なお、試料とはサンプリングした土のことです。

ポイント:乱さない試料と乱した試料

採取試料の状態

採取方法

試験の種類

乱さない試料

薄い金属の円筒のサンプラーを地盤に静かに押し込み、中に入る乱さない試料を採取

力学的試験

・一軸圧縮試験
・三軸圧縮試験
・圧密試験

乱した試料

標準貫入試験用サンプラーを打ち込む際に、中に詰まった、乱した試料を採取

物理的試験

・含水比試験
・粒度試験
・液性限界試験
・塑性限界試験 


■力学的試験
一軸圧縮試験、三軸圧縮試験、圧密試験については、下記も参照してください。
No.225 (土のせん断強さの試験)
http://kentikushi-blog.tac-school.co.jp/archives/44858941.html
No.226 (土の圧縮性の試験)
http://kentikushi-blog.tac-school.co.jp/archives/44859797.html

■物理的試験
・・・試験方法の概要が分かれば、「乱した試料」でもよいことが分かると思います。
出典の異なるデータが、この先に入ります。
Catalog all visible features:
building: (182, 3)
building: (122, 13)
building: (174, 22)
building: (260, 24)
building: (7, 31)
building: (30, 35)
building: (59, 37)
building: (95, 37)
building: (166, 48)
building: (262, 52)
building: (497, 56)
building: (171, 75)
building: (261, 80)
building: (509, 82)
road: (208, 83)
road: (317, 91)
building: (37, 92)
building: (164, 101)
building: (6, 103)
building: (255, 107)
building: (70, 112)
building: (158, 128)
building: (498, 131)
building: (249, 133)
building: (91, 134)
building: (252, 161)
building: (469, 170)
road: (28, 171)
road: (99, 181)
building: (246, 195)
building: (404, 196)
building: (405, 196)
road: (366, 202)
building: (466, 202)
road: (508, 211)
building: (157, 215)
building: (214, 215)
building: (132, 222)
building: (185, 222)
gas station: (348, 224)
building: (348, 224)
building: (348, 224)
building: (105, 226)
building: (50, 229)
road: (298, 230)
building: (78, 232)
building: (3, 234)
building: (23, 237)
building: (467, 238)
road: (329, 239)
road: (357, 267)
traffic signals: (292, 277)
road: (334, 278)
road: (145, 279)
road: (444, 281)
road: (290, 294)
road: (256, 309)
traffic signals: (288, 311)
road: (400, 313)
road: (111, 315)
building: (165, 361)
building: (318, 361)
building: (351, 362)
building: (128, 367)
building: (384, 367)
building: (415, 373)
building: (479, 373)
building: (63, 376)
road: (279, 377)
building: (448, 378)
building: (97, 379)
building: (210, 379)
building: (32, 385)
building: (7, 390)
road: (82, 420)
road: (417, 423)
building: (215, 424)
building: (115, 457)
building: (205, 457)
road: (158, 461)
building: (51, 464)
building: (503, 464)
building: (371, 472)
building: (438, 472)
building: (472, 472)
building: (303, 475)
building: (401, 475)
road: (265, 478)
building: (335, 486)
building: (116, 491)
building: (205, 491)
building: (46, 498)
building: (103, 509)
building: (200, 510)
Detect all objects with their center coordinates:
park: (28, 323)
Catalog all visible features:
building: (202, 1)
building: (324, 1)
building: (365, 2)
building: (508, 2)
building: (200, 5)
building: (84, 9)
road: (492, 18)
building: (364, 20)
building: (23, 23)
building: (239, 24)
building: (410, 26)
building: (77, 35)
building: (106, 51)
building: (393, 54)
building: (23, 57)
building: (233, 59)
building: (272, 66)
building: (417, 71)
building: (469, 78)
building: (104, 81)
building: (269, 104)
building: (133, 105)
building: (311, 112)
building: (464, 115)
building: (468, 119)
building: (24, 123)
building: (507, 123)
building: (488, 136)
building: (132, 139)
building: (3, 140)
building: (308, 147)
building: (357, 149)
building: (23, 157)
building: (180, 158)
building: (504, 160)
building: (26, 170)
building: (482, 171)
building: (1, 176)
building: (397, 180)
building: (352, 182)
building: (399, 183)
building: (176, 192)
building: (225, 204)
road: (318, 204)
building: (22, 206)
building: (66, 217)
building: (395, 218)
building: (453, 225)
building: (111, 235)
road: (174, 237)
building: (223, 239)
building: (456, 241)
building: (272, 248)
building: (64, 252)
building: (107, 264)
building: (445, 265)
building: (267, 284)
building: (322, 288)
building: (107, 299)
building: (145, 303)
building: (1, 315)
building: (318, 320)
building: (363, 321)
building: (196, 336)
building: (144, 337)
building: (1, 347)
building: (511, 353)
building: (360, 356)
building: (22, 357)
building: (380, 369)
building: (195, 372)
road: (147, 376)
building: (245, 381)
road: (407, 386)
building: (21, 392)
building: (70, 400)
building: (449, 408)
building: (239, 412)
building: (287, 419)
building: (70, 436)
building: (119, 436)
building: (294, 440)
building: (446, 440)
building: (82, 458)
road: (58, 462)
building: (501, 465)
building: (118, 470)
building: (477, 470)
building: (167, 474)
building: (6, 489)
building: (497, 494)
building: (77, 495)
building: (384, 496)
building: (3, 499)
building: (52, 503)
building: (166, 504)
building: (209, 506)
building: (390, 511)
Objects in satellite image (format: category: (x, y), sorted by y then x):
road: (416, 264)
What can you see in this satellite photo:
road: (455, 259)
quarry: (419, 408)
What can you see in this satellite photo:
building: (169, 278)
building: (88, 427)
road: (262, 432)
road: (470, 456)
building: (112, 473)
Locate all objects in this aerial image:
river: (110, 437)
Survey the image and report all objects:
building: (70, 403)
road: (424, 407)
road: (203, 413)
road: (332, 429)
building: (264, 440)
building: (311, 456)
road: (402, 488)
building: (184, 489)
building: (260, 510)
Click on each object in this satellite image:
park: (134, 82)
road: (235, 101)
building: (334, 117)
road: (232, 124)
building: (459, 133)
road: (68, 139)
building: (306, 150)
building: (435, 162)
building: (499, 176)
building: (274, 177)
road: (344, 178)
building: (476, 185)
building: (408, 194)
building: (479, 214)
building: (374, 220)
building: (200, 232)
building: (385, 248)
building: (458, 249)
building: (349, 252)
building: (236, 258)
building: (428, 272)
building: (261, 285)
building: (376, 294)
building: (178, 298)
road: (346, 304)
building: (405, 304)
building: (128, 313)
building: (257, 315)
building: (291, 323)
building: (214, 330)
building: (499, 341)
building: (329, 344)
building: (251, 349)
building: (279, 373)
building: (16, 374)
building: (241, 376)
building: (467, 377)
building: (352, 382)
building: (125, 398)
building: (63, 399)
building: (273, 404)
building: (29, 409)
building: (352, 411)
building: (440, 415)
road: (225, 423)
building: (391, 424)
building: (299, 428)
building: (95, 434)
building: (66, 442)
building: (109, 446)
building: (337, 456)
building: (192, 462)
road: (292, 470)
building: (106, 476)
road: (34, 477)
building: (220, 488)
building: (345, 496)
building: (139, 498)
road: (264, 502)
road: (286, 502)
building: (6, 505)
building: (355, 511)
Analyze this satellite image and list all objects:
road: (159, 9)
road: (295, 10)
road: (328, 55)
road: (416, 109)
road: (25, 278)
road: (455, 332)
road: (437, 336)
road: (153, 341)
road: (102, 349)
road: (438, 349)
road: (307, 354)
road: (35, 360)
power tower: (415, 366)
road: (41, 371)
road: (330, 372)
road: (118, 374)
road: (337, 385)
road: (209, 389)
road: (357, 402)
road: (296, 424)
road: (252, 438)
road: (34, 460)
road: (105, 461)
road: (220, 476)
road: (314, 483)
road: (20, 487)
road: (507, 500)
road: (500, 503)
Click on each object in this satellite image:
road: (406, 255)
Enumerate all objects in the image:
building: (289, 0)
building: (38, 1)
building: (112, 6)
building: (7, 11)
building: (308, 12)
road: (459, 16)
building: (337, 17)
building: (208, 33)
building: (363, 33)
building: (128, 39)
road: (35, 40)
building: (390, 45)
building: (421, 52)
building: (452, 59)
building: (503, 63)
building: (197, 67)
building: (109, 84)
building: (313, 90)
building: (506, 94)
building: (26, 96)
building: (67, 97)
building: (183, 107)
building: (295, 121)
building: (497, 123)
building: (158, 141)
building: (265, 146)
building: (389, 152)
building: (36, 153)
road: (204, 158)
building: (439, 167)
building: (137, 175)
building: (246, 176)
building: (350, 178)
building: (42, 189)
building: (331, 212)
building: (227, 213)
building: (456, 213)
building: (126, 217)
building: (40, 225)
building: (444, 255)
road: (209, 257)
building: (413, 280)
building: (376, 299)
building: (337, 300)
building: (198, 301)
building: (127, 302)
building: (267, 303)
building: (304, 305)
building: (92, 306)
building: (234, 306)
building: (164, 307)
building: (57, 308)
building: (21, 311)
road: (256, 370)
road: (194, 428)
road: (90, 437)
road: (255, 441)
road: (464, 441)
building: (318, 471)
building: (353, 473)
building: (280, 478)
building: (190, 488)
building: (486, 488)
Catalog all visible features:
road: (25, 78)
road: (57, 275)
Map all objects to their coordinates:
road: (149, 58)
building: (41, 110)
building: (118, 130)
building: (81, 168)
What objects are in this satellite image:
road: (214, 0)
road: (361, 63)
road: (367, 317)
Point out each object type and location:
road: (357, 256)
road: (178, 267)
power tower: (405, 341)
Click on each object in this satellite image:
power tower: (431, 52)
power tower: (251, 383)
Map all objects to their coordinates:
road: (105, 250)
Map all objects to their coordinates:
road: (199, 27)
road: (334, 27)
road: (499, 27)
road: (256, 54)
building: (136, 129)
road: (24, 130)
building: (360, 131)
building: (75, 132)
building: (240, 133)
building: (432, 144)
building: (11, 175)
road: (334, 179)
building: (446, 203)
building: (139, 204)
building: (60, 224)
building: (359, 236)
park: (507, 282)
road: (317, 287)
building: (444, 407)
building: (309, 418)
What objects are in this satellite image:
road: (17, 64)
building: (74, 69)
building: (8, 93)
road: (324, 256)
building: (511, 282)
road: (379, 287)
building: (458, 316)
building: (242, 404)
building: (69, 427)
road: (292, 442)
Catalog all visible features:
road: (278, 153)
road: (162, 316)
いずれも土を乱して試験していますから。
・含水比試験
炉の中で土中の水分を蒸発させて、蒸発前後の質量を比較することにより含水比を調べます。
・粒度試験
粒径の分布を粒度といい、ふるい分けなどによりその分布を調べます。
・液性限界試験
土は水量を増やすと固体半固体塑性体液体になります。
塑性体から液体に移るときの含水比を液性限界といいます。
試験は、土を皿に薄く伸ばして溝を切り、振動を加えて溝がくっつく度合を調べます。
・塑性限界試験
塑性体から半固体に移るときの含水比を塑性限界といいます。
試験は、土を直径3㎜のひも状にしたとき、切れぎれ(半固体)になるときの含水比を求めます。


 

井澤ですいざわ

■問題1
ひび割れのない粘性土のせん断強さの測定は、一軸圧縮試験が主に用いられる。
(一級施工:平成8年No.5)
■問題2
自然状態でクラックの入った粘性土の試料の強度については、一軸圧縮試験によると小さな値を示す傾向があるので、三軸圧縮試験により求めた。
(一級施工:平成17No.5)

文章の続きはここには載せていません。